My friend Ben Mangrum (currently a fellow at the University of Michigan’s Society of Fellows) has been corresponding with me about social movements and about the problems of deploying the vocabulary of human rights to address environmental issues, particularly the “right” of non-human entities (from animals to forests to ecologies) to be respected and provided the necessities for existence.  I offered some thoughts about his comments in Social Movements, Institutions, and Rights about 12 days ago.

Now I am just going to provide his most recent thoughts here:

I can see how the distinctions between institutions and social movements are important, and I’m not one for tearing them down because of some poststructuralist allergy toward distinctions. I can see, as you say, that the raison d’être of social movements are changing public attitudes and thus—in the best of worlds—they influence political and legal outcomes even if they strive to remain “outside” the processes of formalization. And I agree wholly with the paragraph beginning “Even more, I am arguing…” in your response. I think that’s what I was driving at in my question.

To respond to the links with my essay, the worry about becoming an advocate of “the party” is as much part of the “rights” conversation as it is part of the “intellectuals / social movements” conversation. I think that’s another way of putting your point. Representation (in its political sense) formalizes the needs of individuals through the “institution” of the party or collective. Similarly, acknowledging or even conceiving of the needs of the non-human—or our obligation to the non-human—requires an act of representation that formalizes “our” status as “human.” We institutionalize ourselves as a species when we talk about the “rights” of the non-human.

But I haven’t been able to satisfy myself about this view of either humanism or representation. Part of what I was trying to argue is that our identification as a species requires a reduction of our ontological condition—there are no discrete entities. We’re made up of more “non-human” bacteria than “human” cells. So, while humanism provides the parameters for thought, including “rights,” it also constitutes a reduction of thought. As Nietzsche was wont to say, we misunderstand ourselves. So, I agree fully with the pragmatist point that the non-human enters “rights” discourse via a human advocate. I’m also working from a place of uncertainty, though, about whether the humanist-representation framework is a conceptual fiction that, given the exigencies of our ecological situation, we need to embrace or, based on the same exigencies, if some anti-humanist or post-humanist framework could more closely approximate our ontological condition.
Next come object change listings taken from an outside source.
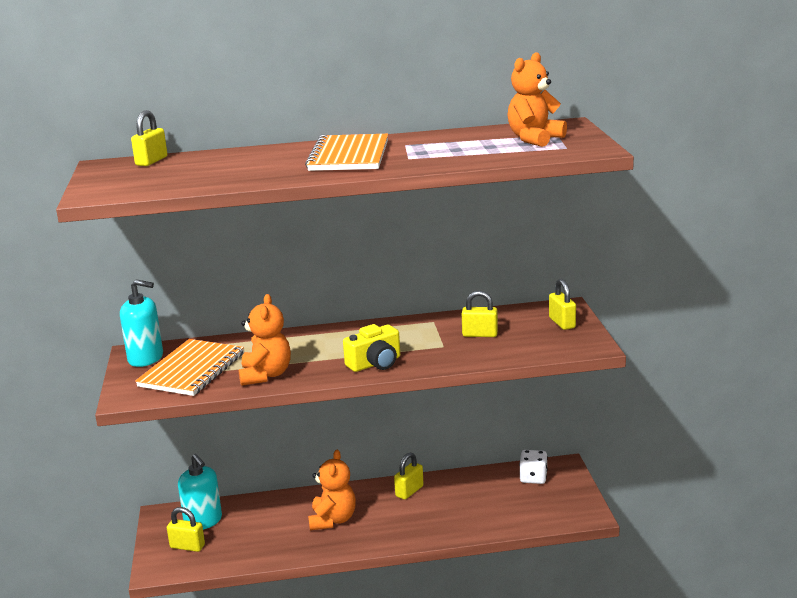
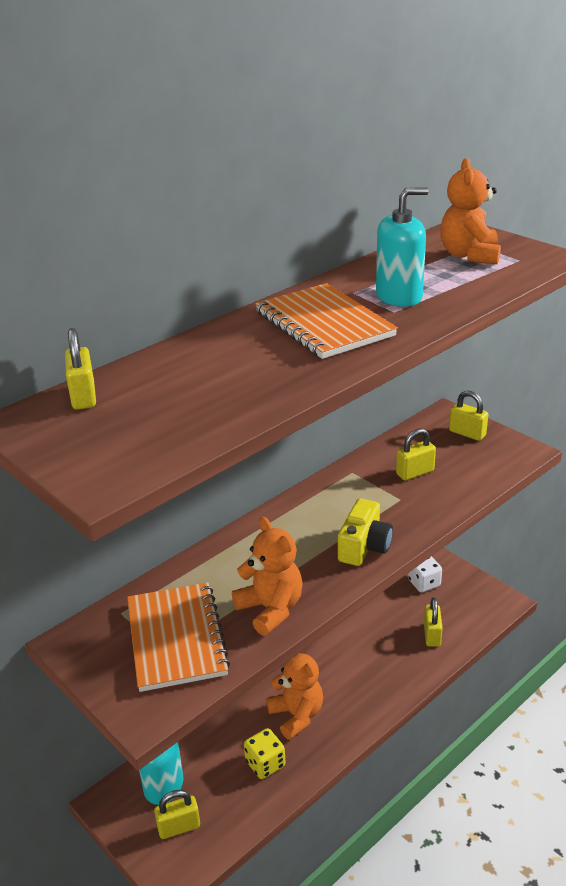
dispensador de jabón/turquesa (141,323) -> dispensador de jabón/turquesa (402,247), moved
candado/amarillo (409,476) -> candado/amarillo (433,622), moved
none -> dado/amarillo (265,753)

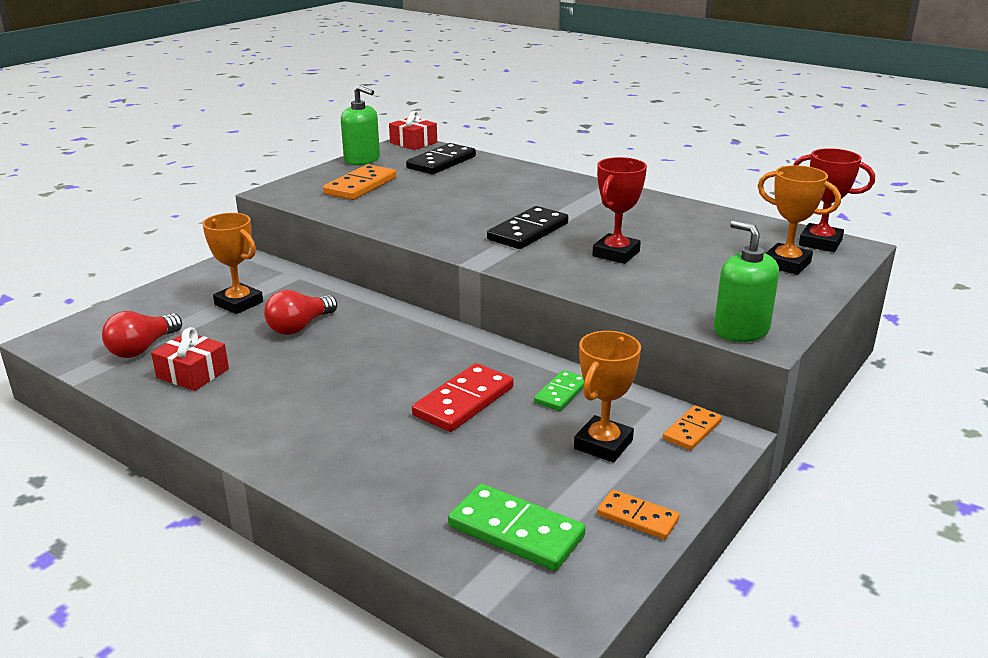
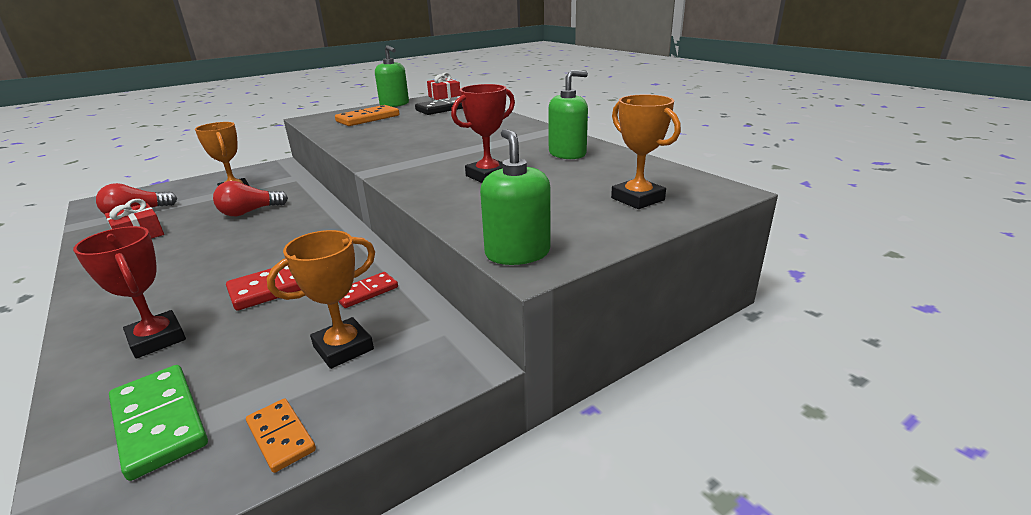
ficha de dominó/negro (527,227) -> none
ficha de dominó/verde (559,390) -> ficha de dominó/rojo (368,290)
ficha de dominó/naranja (692,427) -> none
trofeo/rojo (834,200) -> trofeo/rojo (129,292), moved
none -> dispensador de jabón/verde (568,114)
For the same reasons you voice, I’m skeptical of anti- or post-humanist alternatives. I can’t get my mind around those alternatives, and I consequently incline toward the theoretical artifice of the “human.” Still, it feels like I’m working with broken equipment—or, trying to fix a leaky dam with duck tape.

I worry that the representational politics of using “rights” as the solution for environmental crises is self-defeating. Do such humanist terms as easily license environmental exploitation as they could advocate on behalf of non-human entities? We’d need some sort of reasonable framework—a center that can hold—to keep “rights” from being mobile across agendas (e.g., the “right to develop economically” vs. the “right of vulnerable ecosystems to preservation”). As I try to argue, the attempt to look to ecology to find that “center” displaces the humanist terms themselves. The human contrivance needs non-human  checks and balances lest—and again, I’m channeling Nietzsche—there’s a whiff of nihilism about the humanist terms of the debate. I’m worried that the extension of the humanist idea of “rights” relies on something like the economist’s fiction of the “rational self-interested individual.” There’s little comfort in these fictions. But there may also be some utility in the former, even if the idea of “non-human checks and balances” (assuming such a thing were even possible) would throw the whole debate into disarray.

I can’t see any clear signs for resolving the uncertainty. I see the pitfalls of aspiring toward pristine solutions, but I know you’re not one for discouraging a search for better solutions.

One other thing. I’ve also been thinking about is the idea that social movements have a performative dimension—their very presence constitutes a certain type of civil society. In addition to the bureaucratic necessities or “conditions of possibility” for social movements, I also think they’ve become a kind of “institution” within our forms of thought. We can point to and name them—categorize them—in a way that constitutes a public form or social structure. In other words, I’d think that at an intellectual and social level, movements are an institution—one that is, hopefully, especially prominent in democratic societies.